Minister of Examination
- In office 20 May 2004 – 20 May 2008
- Preceded by: Liu Chu-chih
- Succeeded by: Hwang Yea-baang (acting) Yang Chao-hsiang

Minister of the Research, Development and Evaluation Commission
- In office May 2000 – May 2004
- Preceded by: Wea Chi-lin
- Succeeded by: Yeh Jiunn-rong

Personal details
- Born: 1952
- Died: August 2025 (aged 73)
- Education: National Taiwan University (BA, PhD)

= Lin Chia-cheng =

Taiwanese politician (1952–2025)

Lin Chia-cheng (林嘉誠; 1952 – August 2025) was a Taiwanese political scientist, sociologist and politician.

== Life and career ==
Lin earned his Bachelor of Arts in political science and his Ph.D. in political science from National Taiwan University. He then became a professor of sociology at Soochow University. While Lin taught at Soochow University, he was invited to a number of panel discussions hosted by the Free China Review. During these discussions in 1988, Lin described the relationship between lifting martial law in Taiwan and its effect on democratization, explicitly cautioned the Democratic Progressive Party against focusing on Taiwan independence, opining that independence was not achievable at that point in time, but continually advocating for it would increase political tension and division. In another panel discussion hosted by the Review in 1990, Lin considered political developments in Taiwan through five main viewpoints, naming constitutional reform, the Civic Organizations Law's influence on nascent party politics, the power of public opinion, the legal protection of human rights, and changes in parliamentary structure, primarily the supplementary elections to the Legislative Yuan, as key to democratization in Taiwan. Lin regarded public and special interest groups as part of a politically pluralistic society, as long as such organizations respected norms.

Lin was appointed head of Taipei City Government's Research, Development and Evaluation Commission, then subsequently served as deputy mayor of the city between 1997 and 1998. At the age of 47, he was selected to lead the Executive Yuan's Research, Development and Evaluation Commission in 2000, as a member of the Chen Shui-bian presidential administration. As head of the RDEC, Lin supported the building of casinos on Kinmen and Matsu. He also claimed that the Chen administration's proposed budget for fiscal year 2001 would save NT$70 billion when compared to the previous government's budget, but Kuomintang lawmaker Yen Ching-piao countered that the Chen government's budget proposal had added NT$95 billion in expenditures compared to the fiscal year 2000 budget. In May 2002, Lin inaugurated an online learning platform for public sector employees, as part of a six-year program that sought to make Taiwan a "digitalized state." After Chen Shui-bian won a second presidential term in 2004, Lin was formally sworn in as Minister of Examination on 8 June 2004.
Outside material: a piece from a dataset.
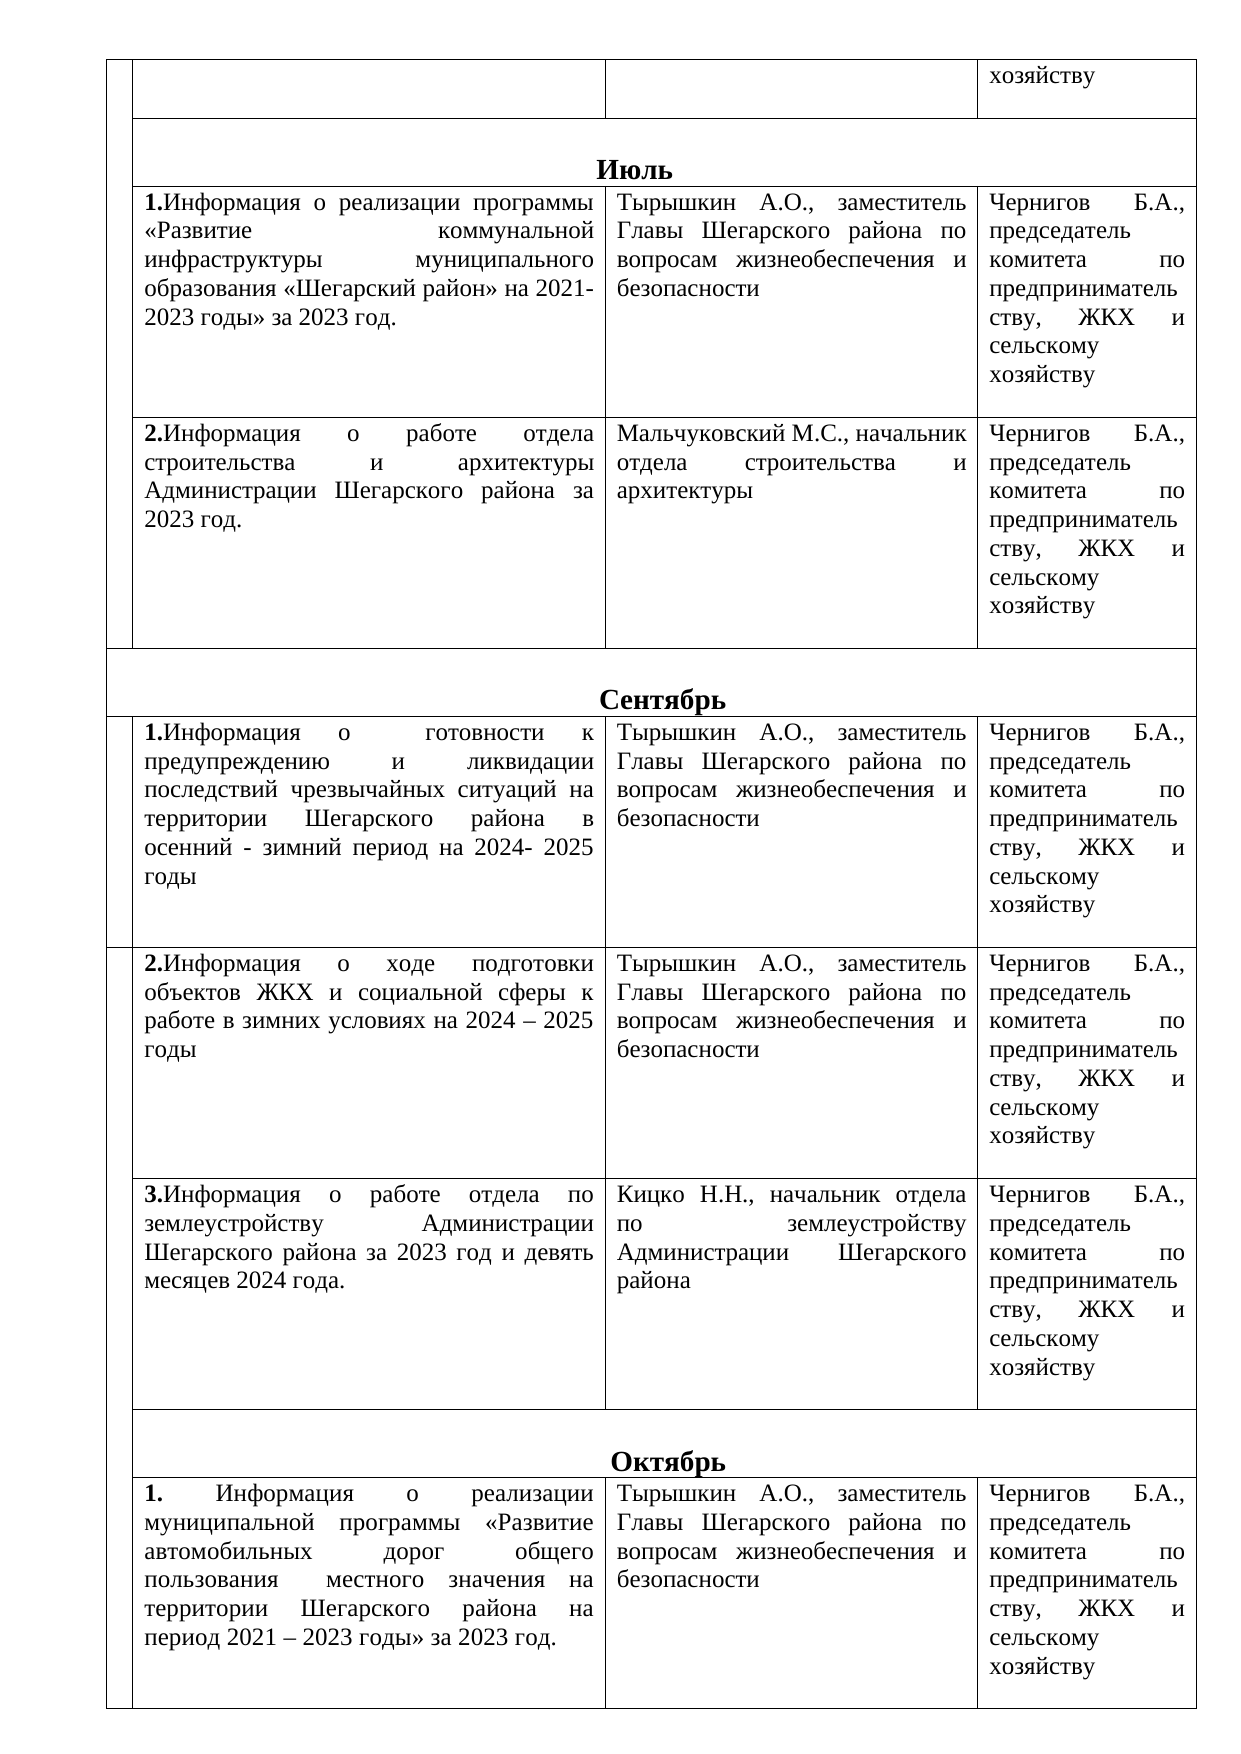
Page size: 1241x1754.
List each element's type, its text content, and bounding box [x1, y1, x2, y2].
While serving in the Executive Yuan, Lin continued his advocacy for human rights, among them the movement of natural persons. Opinion pieces written by Lin appeared in the Taipei Times before and after his retirement from public service. In these editorials, Lin disclosed steps taken at the RDEC to gather evidence on the 228 incident, Kaohsiung incident, and other government actions during the martial law era, opinions on aspects of governance missing and needed during the 2014 Kaohsiung gas explosions, views on the economy of Taiwan, and expressed support for the consolidation of the Examination Yuan.

On 18 August 2025, Soochow University announced that Lin had died at the age of 73.